We compared the rates of acquisition of infectious organisms in an ICU before and after a change from multibed to single rooms. As a control, we used acquisition rates in the ICU of a nearby university teaching hospital, which contained both multibed and single rooms, during the study period. We used a statistical model to adjust for background time trends common to both hospitals.
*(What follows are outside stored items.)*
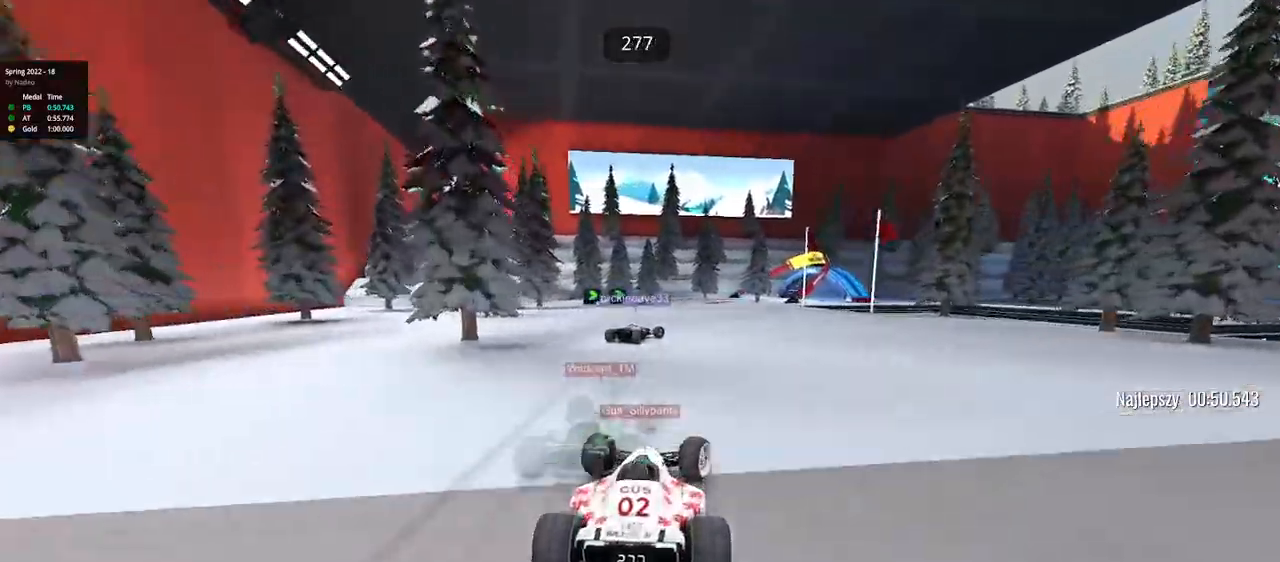
{"keys": ["right", "up"], "events": [[33, "right", "down"], [367, "up", "up"], [433, "up", "down"]]}
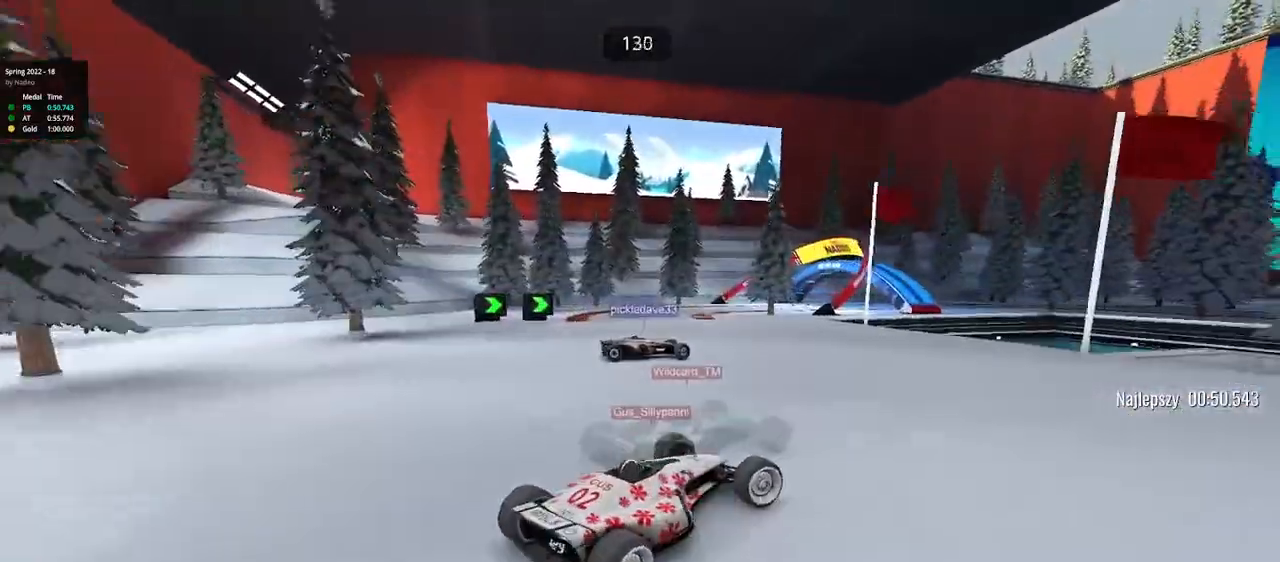
{"keys": ["left", "up"], "events": [[17, "right", "up"], [33, "left", "down"]]}
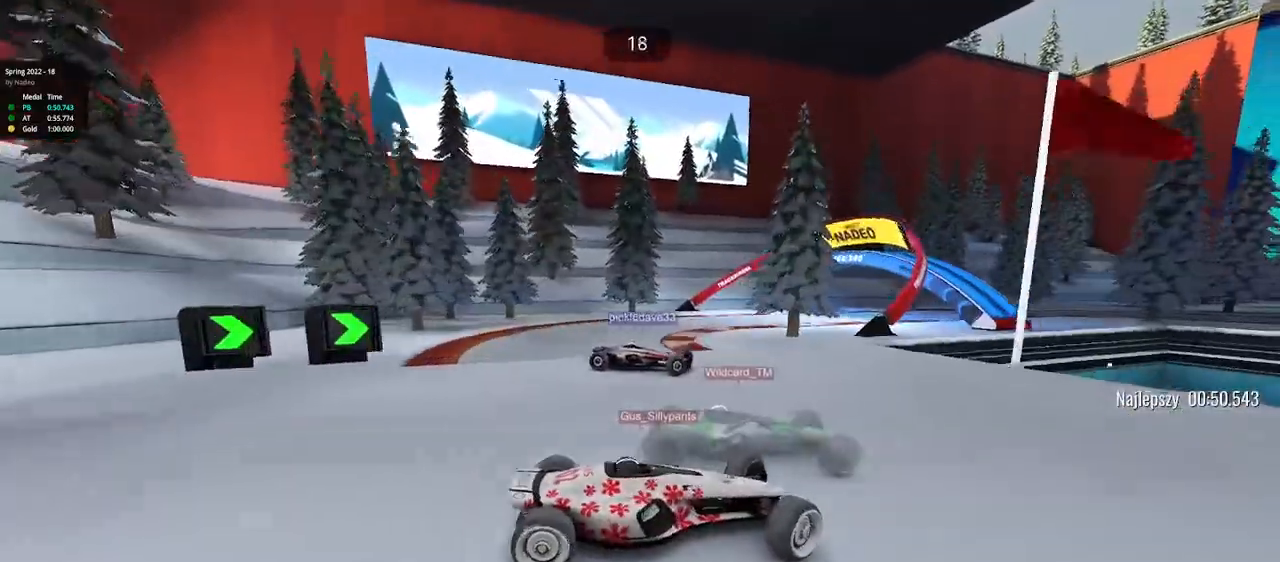
{"keys": ["left", "up"], "events": []}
The adjusted rate of acquisition of Clostridium difficile, vancomycin-resistant Enterococcus species, and methicillin-resistant Staphylococcus aureus combined decreased by 54% (95% confidence interval [CI], 29%-70%) following the intervention. The methicillin-resistant S aureus acquisition rate fell by 47% (95% CI,1%-71%), the C difficile acquisition rate fell by 43% (95% CI, 7%-65%), and the yeast acquisition rate fell by 51% (95% CI, 34%-64%). Twelve common and likely exogenous organisms and exogenous/endogenous organisms had a reduction in acquisition rates after the intervention; for 6 of them, this reduction was statistically significant. No effect was observed on the acquisition rate of coagulase-negative Staphylococcus species, the most common endogenous organism, for which no change would be expected. The adjusted rate ratio of the average length of stay in the ICU was 10% (95% CI, 0%-19%) lower after the intervention.
Conversion to single rooms can substantially reduce the rate at which patients acquire infectious organisms while in the ICU.